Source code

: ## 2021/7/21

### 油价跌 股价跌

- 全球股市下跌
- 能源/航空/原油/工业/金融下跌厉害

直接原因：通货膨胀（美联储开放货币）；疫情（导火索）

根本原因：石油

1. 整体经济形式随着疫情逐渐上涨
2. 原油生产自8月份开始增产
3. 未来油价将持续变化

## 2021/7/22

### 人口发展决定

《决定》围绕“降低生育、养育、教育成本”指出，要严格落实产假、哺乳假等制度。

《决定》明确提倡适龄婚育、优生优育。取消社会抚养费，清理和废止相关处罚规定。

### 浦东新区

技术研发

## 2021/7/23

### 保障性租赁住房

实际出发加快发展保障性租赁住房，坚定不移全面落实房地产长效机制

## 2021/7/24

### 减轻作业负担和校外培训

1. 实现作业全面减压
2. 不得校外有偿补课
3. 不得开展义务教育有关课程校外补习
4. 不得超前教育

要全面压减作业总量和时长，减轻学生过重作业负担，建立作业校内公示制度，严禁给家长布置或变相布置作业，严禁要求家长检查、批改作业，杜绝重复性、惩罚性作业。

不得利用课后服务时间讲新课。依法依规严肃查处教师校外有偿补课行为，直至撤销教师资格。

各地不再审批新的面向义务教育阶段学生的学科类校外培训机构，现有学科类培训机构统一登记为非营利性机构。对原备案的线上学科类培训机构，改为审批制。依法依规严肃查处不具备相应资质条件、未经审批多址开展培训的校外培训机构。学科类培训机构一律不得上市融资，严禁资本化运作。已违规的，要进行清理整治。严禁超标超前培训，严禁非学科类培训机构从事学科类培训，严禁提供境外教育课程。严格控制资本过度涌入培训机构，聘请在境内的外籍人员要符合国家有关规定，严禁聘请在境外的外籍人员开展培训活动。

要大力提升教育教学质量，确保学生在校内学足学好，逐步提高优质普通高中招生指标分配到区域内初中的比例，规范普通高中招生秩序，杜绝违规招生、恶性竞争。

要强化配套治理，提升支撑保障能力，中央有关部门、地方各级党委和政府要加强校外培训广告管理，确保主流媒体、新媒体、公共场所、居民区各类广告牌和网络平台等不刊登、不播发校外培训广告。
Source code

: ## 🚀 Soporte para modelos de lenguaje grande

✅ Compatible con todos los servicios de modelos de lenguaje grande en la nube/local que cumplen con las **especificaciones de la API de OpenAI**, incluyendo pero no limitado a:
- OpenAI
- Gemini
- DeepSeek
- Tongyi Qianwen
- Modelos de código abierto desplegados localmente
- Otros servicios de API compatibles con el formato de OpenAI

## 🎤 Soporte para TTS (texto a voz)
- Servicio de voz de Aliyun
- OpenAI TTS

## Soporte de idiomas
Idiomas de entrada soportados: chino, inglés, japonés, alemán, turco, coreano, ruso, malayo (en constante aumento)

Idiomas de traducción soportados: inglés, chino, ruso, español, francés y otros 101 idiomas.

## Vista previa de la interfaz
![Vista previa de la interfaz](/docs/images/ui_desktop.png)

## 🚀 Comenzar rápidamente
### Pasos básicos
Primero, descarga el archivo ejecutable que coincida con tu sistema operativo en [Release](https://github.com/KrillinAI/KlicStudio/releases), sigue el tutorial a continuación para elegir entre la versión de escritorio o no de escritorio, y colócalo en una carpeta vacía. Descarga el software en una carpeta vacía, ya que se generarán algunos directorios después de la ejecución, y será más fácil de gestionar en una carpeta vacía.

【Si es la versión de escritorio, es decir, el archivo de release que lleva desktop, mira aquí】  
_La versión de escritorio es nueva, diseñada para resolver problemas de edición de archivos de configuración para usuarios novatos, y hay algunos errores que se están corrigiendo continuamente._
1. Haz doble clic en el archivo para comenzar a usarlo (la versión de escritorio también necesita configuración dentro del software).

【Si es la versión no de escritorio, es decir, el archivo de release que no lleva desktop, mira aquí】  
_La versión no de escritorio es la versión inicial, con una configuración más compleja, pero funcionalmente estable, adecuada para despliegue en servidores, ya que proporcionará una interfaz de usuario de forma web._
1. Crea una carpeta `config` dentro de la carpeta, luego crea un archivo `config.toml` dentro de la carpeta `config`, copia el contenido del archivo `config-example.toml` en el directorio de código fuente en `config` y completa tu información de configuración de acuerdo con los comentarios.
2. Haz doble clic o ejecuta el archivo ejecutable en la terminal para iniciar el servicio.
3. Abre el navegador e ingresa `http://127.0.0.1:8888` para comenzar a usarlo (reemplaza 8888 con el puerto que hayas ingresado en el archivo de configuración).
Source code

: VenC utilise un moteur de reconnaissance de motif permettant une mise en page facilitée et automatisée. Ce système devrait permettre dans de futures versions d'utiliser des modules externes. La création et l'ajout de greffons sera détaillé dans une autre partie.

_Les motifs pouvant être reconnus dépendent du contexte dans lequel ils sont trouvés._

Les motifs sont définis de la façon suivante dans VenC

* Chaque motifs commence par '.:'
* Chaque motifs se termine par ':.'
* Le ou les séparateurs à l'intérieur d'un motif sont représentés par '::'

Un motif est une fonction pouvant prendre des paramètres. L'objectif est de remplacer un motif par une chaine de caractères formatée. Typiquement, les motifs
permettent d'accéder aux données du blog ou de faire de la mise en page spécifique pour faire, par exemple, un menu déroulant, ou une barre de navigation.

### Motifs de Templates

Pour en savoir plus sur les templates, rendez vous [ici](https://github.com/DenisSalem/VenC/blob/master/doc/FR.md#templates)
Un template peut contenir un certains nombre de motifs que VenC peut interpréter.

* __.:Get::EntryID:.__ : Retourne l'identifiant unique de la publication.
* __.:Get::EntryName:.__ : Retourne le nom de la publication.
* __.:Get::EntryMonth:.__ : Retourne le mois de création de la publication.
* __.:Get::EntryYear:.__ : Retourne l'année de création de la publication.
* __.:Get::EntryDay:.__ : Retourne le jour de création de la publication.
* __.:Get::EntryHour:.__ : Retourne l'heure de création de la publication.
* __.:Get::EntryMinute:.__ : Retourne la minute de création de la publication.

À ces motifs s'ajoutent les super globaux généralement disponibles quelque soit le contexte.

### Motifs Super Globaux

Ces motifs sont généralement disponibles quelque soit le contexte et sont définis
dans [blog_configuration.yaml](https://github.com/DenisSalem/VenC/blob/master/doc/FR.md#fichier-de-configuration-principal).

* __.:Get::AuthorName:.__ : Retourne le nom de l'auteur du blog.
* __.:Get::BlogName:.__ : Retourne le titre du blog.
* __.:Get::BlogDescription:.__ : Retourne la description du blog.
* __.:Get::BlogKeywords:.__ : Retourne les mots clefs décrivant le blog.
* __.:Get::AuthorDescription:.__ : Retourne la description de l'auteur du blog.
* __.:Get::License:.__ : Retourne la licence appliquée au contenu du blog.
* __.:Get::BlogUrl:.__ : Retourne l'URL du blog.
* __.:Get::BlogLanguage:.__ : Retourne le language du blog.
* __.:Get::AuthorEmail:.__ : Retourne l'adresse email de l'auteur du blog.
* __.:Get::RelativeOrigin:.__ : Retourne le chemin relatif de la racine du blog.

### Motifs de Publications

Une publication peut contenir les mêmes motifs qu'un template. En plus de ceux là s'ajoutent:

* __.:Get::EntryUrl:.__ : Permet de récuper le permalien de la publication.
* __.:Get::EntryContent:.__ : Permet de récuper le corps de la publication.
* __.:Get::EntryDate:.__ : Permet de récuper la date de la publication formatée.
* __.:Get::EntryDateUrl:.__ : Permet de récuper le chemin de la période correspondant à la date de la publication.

-- Job item --
Extract the text of every one of the records above and reproduce it line for line, with nothing changed.

-- Expected answer --
Source code

: ## 2021/7/21

### 油价跌 股价跌

- 全球股市下跌
- 能源/航空/原油/工业/金融下跌厉害

直接原因：通货膨胀（美联储开放货币）；疫情（导火索）

根本原因：石油

1. 整体经济形式随着疫情逐渐上涨
2. 原油生产自8月份开始增产
3. 未来油价将持续变化

## 2021/7/22

### 人口发展决定

《决定》围绕“降低生育、养育、教育成本”指出，要严格落实产假、哺乳假等制度。

《决定》明确提倡适龄婚育、优生优育。取消社会抚养费，清理和废止相关处罚规定。

### 浦东新区

技术研发

## 2021/7/23

### 保障性租赁住房

实际出发加快发展保障性租赁住房，坚定不移全面落实房地产长效机制

## 2021/7/24

### 减轻作业负担和校外培训

1. 实现作业全面减压
2. 不得校外有偿补课
3. 不得开展义务教育有关课程校外补习
4. 不得超前教育

要全面压减作业总量和时长，减轻学生过重作业负担，建立作业校内公示制度，严禁给家长布置或变相布置作业，严禁要求家长检查、批改作业，杜绝重复性、惩罚性作业。

不得利用课后服务时间讲新课。依法依规严肃查处教师校外有偿补课行为，直至撤销教师资格。

各地不再审批新的面向义务教育阶段学生的学科类校外培训机构，现有学科类培训机构统一登记为非营利性机构。对原备案的线上学科类培训机构，改为审批制。依法依规严肃查处不具备相应资质条件、未经审批多址开展培训的校外培训机构。学科类培训机构一律不得上市融资，严禁资本化运作。已违规的，要进行清理整治。严禁超标超前培训，严禁非学科类培训机构从事学科类培训，严禁提供境外教育课程。严格控制资本过度涌入培训机构，聘请在境内的外籍人员要符合国家有关规定，严禁聘请在境外的外籍人员开展培训活动。

要大力提升教育教学质量，确保学生在校内学足学好，逐步提高优质普通高中招生指标分配到区域内初中的比例，规范普通高中招生秩序，杜绝违规招生、恶性竞争。

要强化配套治理，提升支撑保障能力，中央有关部门、地方各级党委和政府要加强校外培训广告管理，确保主流媒体、新媒体、公共场所、居民区各类广告牌和网络平台等不刊登、不播发校外培训广告。
Source code

: ## 🚀 Soporte para modelos de lenguaje grande

✅ Compatible con todos los servicios de modelos de lenguaje grande en la nube/local que cumplen con las **especificaciones de la API de OpenAI**, incluyendo pero no limitado a:
- OpenAI
- Gemini
- DeepSeek
- Tongyi Qianwen
- Modelos de código abierto desplegados localmente
- Otros servicios de API compatibles con el formato de OpenAI

## 🎤 Soporte para TTS (texto a voz)
- Servicio de voz de Aliyun
- OpenAI TTS

## Soporte de idiomas
Idiomas de entrada soportados: chino, inglés, japonés, alemán, turco, coreano, ruso, malayo (en constante aumento)

Idiomas de traducción soportados: inglés, chino, ruso, español, francés y otros 101 idiomas.

## Vista previa de la interfaz
![Vista previa de la interfaz](/docs/images/ui_desktop.png)

## 🚀 Comenzar rápidamente
### Pasos básicos
Primero, descarga el archivo ejecutable que coincida con tu sistema operativo en [Release](https://github.com/KrillinAI/KlicStudio/releases), sigue el tutorial a continuación para elegir entre la versión de escritorio o no de escritorio, y colócalo en una carpeta vacía. Descarga el software en una carpeta vacía, ya que se generarán algunos directorios después de la ejecución, y será más fácil de gestionar en una carpeta vacía.

【Si es la versión de escritorio, es decir, el archivo de release que lleva desktop, mira aquí】  
_La versión de escritorio es nueva, diseñada para resolver problemas de edición de archivos de configuración para usuarios novatos, y hay algunos errores que se están corrigiendo continuamente._
1. Haz doble clic en el archivo para comenzar a usarlo (la versión de escritorio también necesita configuración dentro del software).

【Si es la versión no de escritorio, es decir, el archivo de release que no lleva desktop, mira aquí】  
_La versión no de escritorio es la versión inicial, con una configuración más compleja, pero funcionalmente estable, adecuada para despliegue en servidores, ya que proporcionará una interfaz de usuario de forma web._
1. Crea una carpeta `config` dentro de la carpeta, luego crea un archivo `config.toml` dentro de la carpeta `config`, copia el contenido del archivo `config-example.toml` en el directorio de código fuente en `config` y completa tu información de configuración de acuerdo con los comentarios.
2. Haz doble clic o ejecuta el archivo ejecutable en la terminal para iniciar el servicio.
3. Abre el navegador e ingresa `http://127.0.0.1:8888` para comenzar a usarlo (reemplaza 8888 con el puerto que hayas ingresado en el archivo de configuración).
Source code

: VenC utilise un moteur de reconnaissance de motif permettant une mise en page facilitée et automatisée. Ce système devrait permettre dans de futures versions d'utiliser des modules externes. La création et l'ajout de greffons sera détaillé dans une autre partie.

_Les motifs pouvant être reconnus dépendent du contexte dans lequel ils sont trouvés._

Les motifs sont définis de la façon suivante dans VenC

* Chaque motifs commence par '.:'
* Chaque motifs se termine par ':.'
* Le ou les séparateurs à l'intérieur d'un motif sont représentés par '::'

Un motif est une fonction pouvant prendre des paramètres. L'objectif est de remplacer un motif par une chaine de caractères formatée. Typiquement, les motifs
permettent d'accéder aux données du blog ou de faire de la mise en page spécifique pour faire, par exemple, un menu déroulant, ou une barre de navigation.

### Motifs de Templates

Pour en savoir plus sur les templates, rendez vous [ici](https://github.com/DenisSalem/VenC/blob/master/doc/FR.md#templates)
Un template peut contenir un certains nombre de motifs que VenC peut interpréter.

* __.:Get::EntryID:.__ : Retourne l'identifiant unique de la publication.
* __.:Get::EntryName:.__ : Retourne le nom de la publication.
* __.:Get::EntryMonth:.__ : Retourne le mois de création de la publication.
* __.:Get::EntryYear:.__ : Retourne l'année de création de la publication.
* __.:Get::EntryDay:.__ : Retourne le jour de création de la publication.
* __.:Get::EntryHour:.__ : Retourne l'heure de création de la publication.
* __.:Get::EntryMinute:.__ : Retourne la minute de création de la publication.

À ces motifs s'ajoutent les super globaux généralement disponibles quelque soit le contexte.

### Motifs Super Globaux

Ces motifs sont généralement disponibles quelque soit le contexte et sont définis
dans [blog_configuration.yaml](https://github.com/DenisSalem/VenC/blob/master/doc/FR.md#fichier-de-configuration-principal).

* __.:Get::AuthorName:.__ : Retourne le nom de l'auteur du blog.
* __.:Get::BlogName:.__ : Retourne le titre du blog.
* __.:Get::BlogDescription:.__ : Retourne la description du blog.
* __.:Get::BlogKeywords:.__ : Retourne les mots clefs décrivant le blog.
* __.:Get::AuthorDescription:.__ : Retourne la description de l'auteur du blog.
* __.:Get::License:.__ : Retourne la licence appliquée au contenu du blog.
* __.:Get::BlogUrl:.__ : Retourne l'URL du blog.
* __.:Get::BlogLanguage:.__ : Retourne le language du blog.
* __.:Get::AuthorEmail:.__ : Retourne l'adresse email de l'auteur du blog.
* __.:Get::RelativeOrigin:.__ : Retourne le chemin relatif de la racine du blog.

### Motifs de Publications

Une publication peut contenir les mêmes motifs qu'un template. En plus de ceux là s'ajoutent:

* __.:Get::EntryUrl:.__ : Permet de récuper le permalien de la publication.
* __.:Get::EntryContent:.__ : Permet de récuper le corps de la publication.
* __.:Get::EntryDate:.__ : Permet de récuper la date de la publication formatée.
* __.:Get::EntryDateUrl:.__ : Permet de récuper le chemin de la période correspondant à la date de la publication.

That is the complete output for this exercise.